Вдруг кто-то быстро вбежал на чердак, распахнул и запахнул дверь, – и,
обернувшись, он увидал в свете слухового окна Зойку. Она прыгнула к нему,
утонула в сене и, задыхаясь, зашептала, тоже лежа на животе и будто испуганно
глядя ему в глаза:
– Жоржик, миленький, я что-то должна вам сказать – страшно
для вас интересное, замечательное!
– Что такое, Зоечка? – спросил он, приподнимаясь.
– А вот увидите! Только сначала поцелуйте меня за это –
непременно!
И забила ногами по сену, обнажая полные ляжки.

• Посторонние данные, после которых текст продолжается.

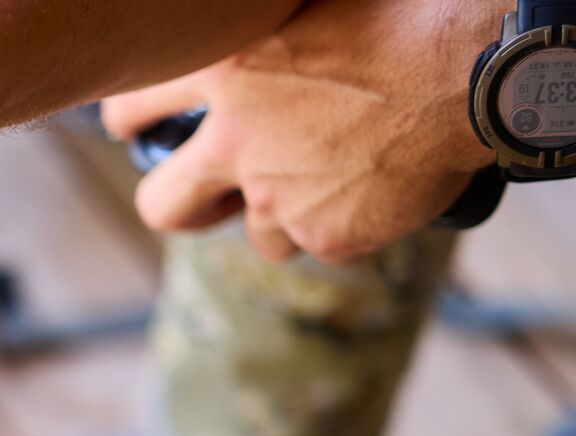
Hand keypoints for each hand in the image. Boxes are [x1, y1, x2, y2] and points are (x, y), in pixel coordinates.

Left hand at [102, 0, 501, 262]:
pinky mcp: (326, 234)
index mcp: (224, 68)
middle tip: (208, 192)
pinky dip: (344, 223)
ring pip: (259, 233)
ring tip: (334, 172)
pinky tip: (375, 186)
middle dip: (181, 203)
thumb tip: (236, 49)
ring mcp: (277, 195)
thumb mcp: (307, 13)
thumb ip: (256, 46)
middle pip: (162, 206)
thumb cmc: (401, 20)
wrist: (474, 66)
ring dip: (285, 212)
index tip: (142, 126)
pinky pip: (323, 242)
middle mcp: (235, 141)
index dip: (131, 121)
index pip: (130, 108)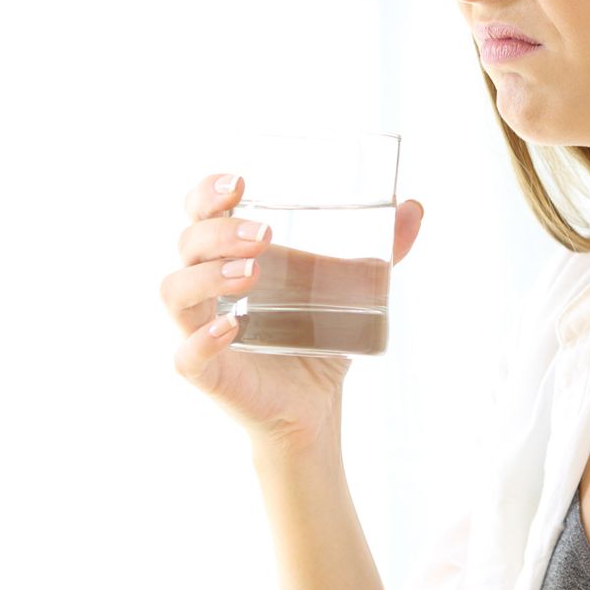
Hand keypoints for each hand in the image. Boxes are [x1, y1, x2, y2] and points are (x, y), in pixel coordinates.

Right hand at [160, 173, 423, 453]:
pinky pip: (185, 353)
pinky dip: (203, 339)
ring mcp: (197, 328)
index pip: (198, 212)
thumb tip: (416, 209)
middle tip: (263, 235)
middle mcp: (205, 287)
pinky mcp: (204, 372)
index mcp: (228, 255)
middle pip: (187, 244)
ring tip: (251, 273)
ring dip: (207, 275)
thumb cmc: (316, 335)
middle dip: (219, 231)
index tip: (238, 183)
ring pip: (174, 291)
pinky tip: (231, 327)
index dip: (206, 192)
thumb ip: (382, 251)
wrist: (316, 405)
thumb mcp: (351, 289)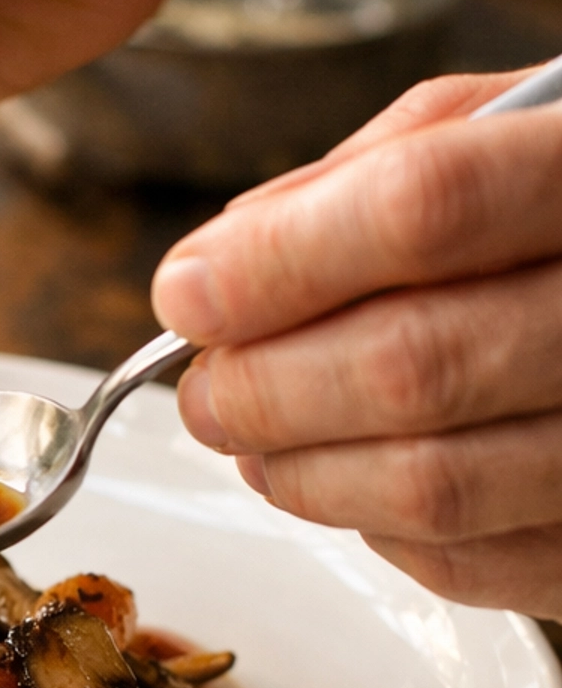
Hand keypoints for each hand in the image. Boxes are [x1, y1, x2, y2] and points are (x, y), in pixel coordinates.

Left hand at [152, 71, 561, 616]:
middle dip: (266, 387)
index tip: (189, 292)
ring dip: (301, 472)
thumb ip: (368, 173)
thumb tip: (225, 259)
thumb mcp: (499, 124)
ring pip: (433, 486)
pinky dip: (375, 530)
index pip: (424, 211)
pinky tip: (348, 478)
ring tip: (252, 437)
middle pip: (413, 365)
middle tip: (207, 387)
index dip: (280, 262)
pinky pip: (471, 562)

– Зоечка, – начал он, не в силах от душевной
измученности удержать в себе болезненное умиление, – Зоечка, вы одна меня
любите, и я вас тоже очень люблю… Но не надо, не надо…
Она пуще забила ногами:
– Надо, надо, непременно!
И упала головой ему на грудь. Он увидал под красным бантом
молодой блеск ее ореховых волос, услыхал их запах и прижался к ним лицом. Вдруг
она тихо и пронзительно вскрикнула «ай!» и схватила себя за юбку сзади.